Note: if the ST results are inconclusive after both approaches have been tried, users are encouraged to review the possible_mlsts.txt intermediate output for that sample in the pipeline results folder under el_gato/reads/

chewBBACA

Assembled Legionella pneumophila genomes are passed to chewBBACA, which performs Core Genome MultiLocus Sequence Typing (cgMLST) according to the published Ridom SeqSphere 1521-loci cgMLST schema for L. pneumophila.

cgMLST Visualization and Clustering

PHYLOViZ and reporTree

Note: Reportree requires an update before it can be properly incorporated into the nextflow pipeline. Users can run reportree on their pipeline output separately for now to produce the same visualizations.

Visualize cgMLST profiles alongside sample metadata using one of the following two methods:

i) Either drop the cgMLST profile (e.g., cgMLST100.tsv) directly into PhyloViz and upload metadata for visualization, or,
ii) Perform partitioning (clustering) with ReporTree, which will generate outputs (MST and metadata) that can be visualized with the local version of GrapeTree.

Detailed instructions for clustering and visualization are provided separately.

Quality Summary

LegioVue outputs a summary of quality metrics and warnings for each step of the workflow in the overall.qc.tsv file

The final quality summary has two columns: qc_status and qc_message that can be used to quickly determine if a sample is good or may have an issue. The qc_status column will be any of the following statuses:

  • Pass: The sample passes all checks!
  • Warn: The sample was flagged for a specific warning
  • Fail: The sample has failed out of the pipeline and may not be included in the final cgMLST profile.

The qc_message column contains the reason for the qc_status and includes:

Message Associated Status Flag Reason
low_lpn_abundance WARN Low (< 75%) L. pneumophila abundance is not expected with isolate sequencing and may indicate contamination.
low_read_count WARN Low read count (< 300,000 reads default) has been shown to lead to poor, uninformative assemblies.
low_n50 WARN Low N50 scores (< 100,000) have been shown to negatively affect clustering outputs by inflating observed allele differences.
low_exact_allele_calls WARN Low chewBBACA exact allele calls (< 90%) indicate that there may be issues in the assembly, possibly affecting the cgMLST profile.
low_qc_score WARN Low QUAST-Analyzer QC score (< 4) indicates that there may be issues in the assembly, possibly affecting the cgMLST profile.
no_lpn_detected FAIL Very low (< 10% default) L.pneumophila abundance flags that the sample may not be L.pneumophila and sample is removed from the remainder of the pipeline
failing_read_count FAIL Post-trimming read count below failing threshold (< 150,000 reads default) has been shown to lead to poor, uninformative assemblies and sample is removed.

Limitations

This pipeline is intended to be run on Legionella pneumophila paired illumina isolate sequencing data.
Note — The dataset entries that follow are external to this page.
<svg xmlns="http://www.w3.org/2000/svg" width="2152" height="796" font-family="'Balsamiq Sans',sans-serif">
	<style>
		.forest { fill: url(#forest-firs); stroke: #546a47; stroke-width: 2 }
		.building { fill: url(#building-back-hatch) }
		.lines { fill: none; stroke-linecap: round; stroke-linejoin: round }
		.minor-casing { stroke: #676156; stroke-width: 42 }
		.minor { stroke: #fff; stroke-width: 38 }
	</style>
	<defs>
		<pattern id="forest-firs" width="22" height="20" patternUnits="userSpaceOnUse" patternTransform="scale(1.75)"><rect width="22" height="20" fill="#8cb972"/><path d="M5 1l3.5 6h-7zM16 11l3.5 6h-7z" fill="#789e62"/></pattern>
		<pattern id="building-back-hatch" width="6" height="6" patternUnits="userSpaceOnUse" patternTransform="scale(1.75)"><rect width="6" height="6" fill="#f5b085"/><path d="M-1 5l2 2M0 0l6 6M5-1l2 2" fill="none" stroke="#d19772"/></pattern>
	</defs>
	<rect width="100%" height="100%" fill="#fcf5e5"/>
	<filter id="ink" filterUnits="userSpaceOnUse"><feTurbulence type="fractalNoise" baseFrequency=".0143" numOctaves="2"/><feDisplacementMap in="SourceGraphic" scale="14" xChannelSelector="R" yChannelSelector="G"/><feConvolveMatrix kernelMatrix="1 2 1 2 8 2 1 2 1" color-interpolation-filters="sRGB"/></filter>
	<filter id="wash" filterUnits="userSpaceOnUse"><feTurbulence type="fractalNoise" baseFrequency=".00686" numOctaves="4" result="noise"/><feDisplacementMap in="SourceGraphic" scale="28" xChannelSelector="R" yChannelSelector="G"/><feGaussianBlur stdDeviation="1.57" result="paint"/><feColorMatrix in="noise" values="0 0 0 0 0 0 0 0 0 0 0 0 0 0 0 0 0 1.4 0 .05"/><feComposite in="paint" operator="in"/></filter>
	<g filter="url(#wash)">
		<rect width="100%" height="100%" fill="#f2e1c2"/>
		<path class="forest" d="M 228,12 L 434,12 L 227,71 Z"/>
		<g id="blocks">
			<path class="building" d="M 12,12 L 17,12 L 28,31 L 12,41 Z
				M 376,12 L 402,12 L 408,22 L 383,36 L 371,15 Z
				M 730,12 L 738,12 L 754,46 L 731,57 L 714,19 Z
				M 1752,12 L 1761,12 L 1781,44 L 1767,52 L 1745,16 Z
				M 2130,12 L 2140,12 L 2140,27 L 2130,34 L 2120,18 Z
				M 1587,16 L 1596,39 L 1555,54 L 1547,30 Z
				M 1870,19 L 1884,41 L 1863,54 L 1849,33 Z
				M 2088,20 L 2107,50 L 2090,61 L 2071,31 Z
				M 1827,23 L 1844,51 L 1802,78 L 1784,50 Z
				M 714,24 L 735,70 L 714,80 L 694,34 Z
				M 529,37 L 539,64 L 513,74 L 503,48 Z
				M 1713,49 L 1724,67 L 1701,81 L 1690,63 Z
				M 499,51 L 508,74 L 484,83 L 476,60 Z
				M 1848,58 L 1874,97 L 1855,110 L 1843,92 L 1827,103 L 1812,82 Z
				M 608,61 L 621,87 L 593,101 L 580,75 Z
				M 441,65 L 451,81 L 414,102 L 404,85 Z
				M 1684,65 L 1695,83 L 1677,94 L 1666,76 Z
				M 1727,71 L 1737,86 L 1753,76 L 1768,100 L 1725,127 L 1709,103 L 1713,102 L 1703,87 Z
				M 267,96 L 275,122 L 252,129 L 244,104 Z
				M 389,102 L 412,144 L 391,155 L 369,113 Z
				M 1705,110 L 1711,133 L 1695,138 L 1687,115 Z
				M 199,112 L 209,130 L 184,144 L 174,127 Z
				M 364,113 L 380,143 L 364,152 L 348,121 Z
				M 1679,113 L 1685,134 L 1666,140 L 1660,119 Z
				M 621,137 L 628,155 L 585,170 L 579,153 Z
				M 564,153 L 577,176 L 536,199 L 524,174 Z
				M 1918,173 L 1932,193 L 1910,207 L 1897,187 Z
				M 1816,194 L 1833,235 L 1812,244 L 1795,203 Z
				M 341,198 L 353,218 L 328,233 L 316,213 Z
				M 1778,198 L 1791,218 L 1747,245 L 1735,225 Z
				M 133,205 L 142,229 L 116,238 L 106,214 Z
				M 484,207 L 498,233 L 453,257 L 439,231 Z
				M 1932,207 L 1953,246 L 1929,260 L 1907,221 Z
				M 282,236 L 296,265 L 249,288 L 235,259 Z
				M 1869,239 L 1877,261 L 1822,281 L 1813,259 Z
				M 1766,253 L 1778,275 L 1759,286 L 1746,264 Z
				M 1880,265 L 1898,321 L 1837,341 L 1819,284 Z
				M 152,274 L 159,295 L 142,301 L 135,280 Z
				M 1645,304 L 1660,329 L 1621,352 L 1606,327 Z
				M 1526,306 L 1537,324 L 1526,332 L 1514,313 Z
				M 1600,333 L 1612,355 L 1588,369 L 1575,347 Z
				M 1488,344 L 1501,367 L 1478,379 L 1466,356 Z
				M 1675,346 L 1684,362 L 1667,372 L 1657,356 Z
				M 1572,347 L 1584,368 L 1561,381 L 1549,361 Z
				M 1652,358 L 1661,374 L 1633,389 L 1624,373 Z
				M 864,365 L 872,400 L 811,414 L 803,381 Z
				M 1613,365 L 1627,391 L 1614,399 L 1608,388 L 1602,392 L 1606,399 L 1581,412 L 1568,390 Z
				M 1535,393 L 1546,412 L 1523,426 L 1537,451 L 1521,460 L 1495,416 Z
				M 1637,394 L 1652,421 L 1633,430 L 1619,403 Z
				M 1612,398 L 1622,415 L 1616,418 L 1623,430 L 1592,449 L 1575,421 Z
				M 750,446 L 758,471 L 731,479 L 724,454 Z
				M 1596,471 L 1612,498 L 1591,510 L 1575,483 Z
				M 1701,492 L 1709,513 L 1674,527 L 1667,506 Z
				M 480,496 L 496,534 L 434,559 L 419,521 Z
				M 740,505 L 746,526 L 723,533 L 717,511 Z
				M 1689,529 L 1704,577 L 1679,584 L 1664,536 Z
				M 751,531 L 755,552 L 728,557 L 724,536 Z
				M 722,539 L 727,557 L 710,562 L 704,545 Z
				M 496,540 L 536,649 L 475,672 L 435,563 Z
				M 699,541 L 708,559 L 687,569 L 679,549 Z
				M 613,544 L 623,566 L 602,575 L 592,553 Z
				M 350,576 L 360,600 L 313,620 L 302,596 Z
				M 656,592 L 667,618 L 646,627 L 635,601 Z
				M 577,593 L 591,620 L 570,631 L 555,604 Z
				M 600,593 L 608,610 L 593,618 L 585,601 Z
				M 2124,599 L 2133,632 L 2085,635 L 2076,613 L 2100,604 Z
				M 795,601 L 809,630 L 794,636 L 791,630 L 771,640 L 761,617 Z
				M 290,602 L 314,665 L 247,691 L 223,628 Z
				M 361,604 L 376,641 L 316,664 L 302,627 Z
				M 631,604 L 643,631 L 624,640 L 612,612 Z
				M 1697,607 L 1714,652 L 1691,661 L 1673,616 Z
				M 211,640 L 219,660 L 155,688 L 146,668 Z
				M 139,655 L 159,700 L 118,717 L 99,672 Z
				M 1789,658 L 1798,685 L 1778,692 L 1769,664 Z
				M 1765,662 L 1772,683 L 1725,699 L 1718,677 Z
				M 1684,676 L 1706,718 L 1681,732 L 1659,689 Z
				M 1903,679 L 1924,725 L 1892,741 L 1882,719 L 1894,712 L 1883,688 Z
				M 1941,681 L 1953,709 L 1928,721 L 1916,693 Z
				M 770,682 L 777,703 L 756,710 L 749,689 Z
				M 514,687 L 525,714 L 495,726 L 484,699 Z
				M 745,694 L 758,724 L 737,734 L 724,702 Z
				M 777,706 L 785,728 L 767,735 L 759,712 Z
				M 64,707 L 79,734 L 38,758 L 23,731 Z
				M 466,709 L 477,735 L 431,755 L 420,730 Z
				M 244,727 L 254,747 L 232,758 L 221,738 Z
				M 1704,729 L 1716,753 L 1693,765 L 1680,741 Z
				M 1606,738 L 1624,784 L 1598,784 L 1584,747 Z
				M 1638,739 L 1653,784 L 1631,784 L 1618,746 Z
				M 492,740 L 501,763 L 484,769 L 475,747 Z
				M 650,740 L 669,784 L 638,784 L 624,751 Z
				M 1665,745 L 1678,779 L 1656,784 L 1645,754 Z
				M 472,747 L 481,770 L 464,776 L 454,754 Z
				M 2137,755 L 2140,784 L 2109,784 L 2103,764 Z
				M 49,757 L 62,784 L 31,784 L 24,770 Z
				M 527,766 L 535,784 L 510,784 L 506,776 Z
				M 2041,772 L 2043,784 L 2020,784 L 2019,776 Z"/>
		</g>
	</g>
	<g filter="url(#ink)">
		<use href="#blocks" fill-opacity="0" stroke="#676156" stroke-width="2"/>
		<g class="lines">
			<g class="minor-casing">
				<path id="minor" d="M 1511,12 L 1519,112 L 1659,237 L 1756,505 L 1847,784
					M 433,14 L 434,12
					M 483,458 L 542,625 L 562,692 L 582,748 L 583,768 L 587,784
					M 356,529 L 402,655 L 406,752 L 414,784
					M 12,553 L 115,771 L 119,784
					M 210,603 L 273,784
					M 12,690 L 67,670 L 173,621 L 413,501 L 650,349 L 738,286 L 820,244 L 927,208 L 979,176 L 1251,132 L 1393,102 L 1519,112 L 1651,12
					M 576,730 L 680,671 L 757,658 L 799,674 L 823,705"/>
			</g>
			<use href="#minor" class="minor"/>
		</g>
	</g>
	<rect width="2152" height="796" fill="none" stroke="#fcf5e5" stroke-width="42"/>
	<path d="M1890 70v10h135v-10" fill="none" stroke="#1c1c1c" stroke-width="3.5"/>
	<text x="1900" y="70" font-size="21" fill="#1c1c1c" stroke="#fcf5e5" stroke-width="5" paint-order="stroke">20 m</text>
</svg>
In the future Nanopore long-read sequencing data will also be supported.

Citations

This pipeline uses code and infrastructure developed and maintained by the nf-core community, reused here under the MIT license.

The nf-core framework for community-curated bioinformatics pipelines.

Philip Ewels, Alexander Peltzer, Sven Fillinger, Harshil Patel, Johannes Alneberg, Andreas Wilm, Maxime Ulysse Garcia, Paolo Di Tommaso & Sven Nahnsen.

Nat Biotechnol. 2020 Feb 13. doi: 10.1038/s41587-020-0439-x. In addition, references of tools and data used in this pipeline are as follows:

Detailed citations for utilized tools are found in CITATIONS.md

Contributing

Contributions are welcome through creating PRs or Issues

Legal

Copyright 2024 Government of Canada

Licensed under the MIT License (the "License"); you may not use this work except in compliance with the License. You may obtain a copy of the License at:

https://opensource.org/license/mit/

Unless required by applicable law or agreed to in writing, software distributed under the License is distributed on an "AS IS" BASIS, WITHOUT WARRANTIES OR CONDITIONS OF ANY KIND, either express or implied. See the License for the specific language governing permissions and limitations under the License.